Patrick was last seen in a cockpit in last May’s Indianapolis 500, part of her mini-retirement tour from racing that also included a run in the Daytona 500.

Now she’ll be back at the track, serving as an analyst for NBC’s broadcast of the 103rd Indy 500 on May 26.

It will be an interlude to her post-racing career.

“I really don’t miss racing,” Patrick said during a teleconference Wednesday.  “I’m really happy. I selfishly set out (with) the intention I wanted to travel a lot. I’ve definitely done that. Also working on my other businesses.”

Without racing, Patrick is able to look over her “Warrior” clothing line and her Somnium wine. She’s also been a host of ESPN’s Espy Awards show.

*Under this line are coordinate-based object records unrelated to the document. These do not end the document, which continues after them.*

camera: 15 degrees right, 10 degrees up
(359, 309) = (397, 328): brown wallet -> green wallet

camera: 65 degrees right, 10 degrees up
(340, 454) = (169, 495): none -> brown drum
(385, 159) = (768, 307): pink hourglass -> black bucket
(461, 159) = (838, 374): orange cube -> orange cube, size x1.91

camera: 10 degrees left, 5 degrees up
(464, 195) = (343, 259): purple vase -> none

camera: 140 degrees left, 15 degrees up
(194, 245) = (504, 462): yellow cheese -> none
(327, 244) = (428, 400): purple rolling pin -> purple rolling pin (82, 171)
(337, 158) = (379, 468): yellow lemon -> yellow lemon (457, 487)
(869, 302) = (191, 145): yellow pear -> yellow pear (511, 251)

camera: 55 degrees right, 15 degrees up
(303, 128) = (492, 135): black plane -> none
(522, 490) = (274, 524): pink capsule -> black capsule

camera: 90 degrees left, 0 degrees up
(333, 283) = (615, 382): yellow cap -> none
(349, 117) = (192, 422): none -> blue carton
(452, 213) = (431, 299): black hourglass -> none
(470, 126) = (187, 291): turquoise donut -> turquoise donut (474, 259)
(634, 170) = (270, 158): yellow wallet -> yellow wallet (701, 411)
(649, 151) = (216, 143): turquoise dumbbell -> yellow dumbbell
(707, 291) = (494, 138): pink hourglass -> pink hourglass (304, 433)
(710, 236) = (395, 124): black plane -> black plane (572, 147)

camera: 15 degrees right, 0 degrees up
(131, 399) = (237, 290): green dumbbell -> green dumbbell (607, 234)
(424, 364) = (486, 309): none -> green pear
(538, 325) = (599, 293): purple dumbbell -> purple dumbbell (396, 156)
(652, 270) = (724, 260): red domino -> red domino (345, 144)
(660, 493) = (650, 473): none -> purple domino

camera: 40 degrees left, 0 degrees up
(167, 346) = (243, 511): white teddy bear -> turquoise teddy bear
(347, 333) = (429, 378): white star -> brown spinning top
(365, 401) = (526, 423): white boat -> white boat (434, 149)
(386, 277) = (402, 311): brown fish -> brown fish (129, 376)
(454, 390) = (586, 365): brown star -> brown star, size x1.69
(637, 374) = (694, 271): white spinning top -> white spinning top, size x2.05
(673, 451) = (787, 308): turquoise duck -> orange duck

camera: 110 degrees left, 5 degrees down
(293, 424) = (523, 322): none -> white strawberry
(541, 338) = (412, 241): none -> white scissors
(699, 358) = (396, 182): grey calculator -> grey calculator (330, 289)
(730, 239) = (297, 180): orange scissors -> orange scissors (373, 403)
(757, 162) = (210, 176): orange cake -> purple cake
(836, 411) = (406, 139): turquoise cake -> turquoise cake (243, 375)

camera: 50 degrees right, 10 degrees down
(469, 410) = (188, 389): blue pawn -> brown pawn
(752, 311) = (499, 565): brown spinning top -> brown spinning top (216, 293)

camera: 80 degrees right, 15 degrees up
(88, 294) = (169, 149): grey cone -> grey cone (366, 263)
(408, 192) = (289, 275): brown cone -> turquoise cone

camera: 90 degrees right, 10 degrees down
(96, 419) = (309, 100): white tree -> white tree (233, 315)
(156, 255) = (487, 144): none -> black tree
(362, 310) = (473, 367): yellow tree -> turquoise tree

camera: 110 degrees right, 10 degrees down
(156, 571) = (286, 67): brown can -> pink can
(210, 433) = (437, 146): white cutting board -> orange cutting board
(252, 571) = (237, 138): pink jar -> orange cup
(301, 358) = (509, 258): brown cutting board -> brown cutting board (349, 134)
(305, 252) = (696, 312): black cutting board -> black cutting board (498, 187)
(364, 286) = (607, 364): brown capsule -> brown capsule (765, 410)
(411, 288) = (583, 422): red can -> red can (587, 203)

“I’m not a look-back kind of person, I’m a look-forward (person),” Patrick said. “This is something that’s part of looking forward. This is something totally new and different for me. It’s coming at a place where I have a lot of history, but it hasn’t been my job, which is why I’m going to work really hard to make sure I’m ready, like anything else I do that’s different.

Since retiring, Patrick said she watches racing “when I can.”

“I’m not going to lie, I’m happy doing what I’m doing,” Patrick said. “It’s allowed me new opportunities like this.”

This won’t be the first time Patrick has served in an analyst role for a race. She did the same for some Xfinity Series race broadcasts in the last few years of her NASCAR career.

“It’s very good to have had that experience,” Patrick said. “Obviously I was giving my driving experience sort of perspective and that insight, which is something I’m going to be doing again. But it was a guest spot.

“This is firm and established, part of a small team of two with Mike (Tirico) and I. I think there’s going to be a lot more preparation involved, I’m going to need to know a lot more information.”

Patrick said there will be one difference in her Indy 500 experience this year compared to the eight times she competed in the “Greatest Spectacle in Racing.”

“I didn’t purposely look at the buildup of the day,” Patrick said. “I didn’t want to see the fans rolling in, all the pomp and circumstance. I really liked to keep it quiet. I wanted to just walk out there and have it be the event, not let myself get built up too much in my head with nerves, just the platform, the iconic event that it was, the millions of people. I just wanted to stay focused and go do it.

“This time, I’m sure I will see the buildup. I’m sure I’ll see the place fill in and turn from a quiet, peaceful, magical place, (and) at the shot of a cannon it’s going to start unraveling. That will be a cool perspective for me that I purposely haven’t really watched closely.”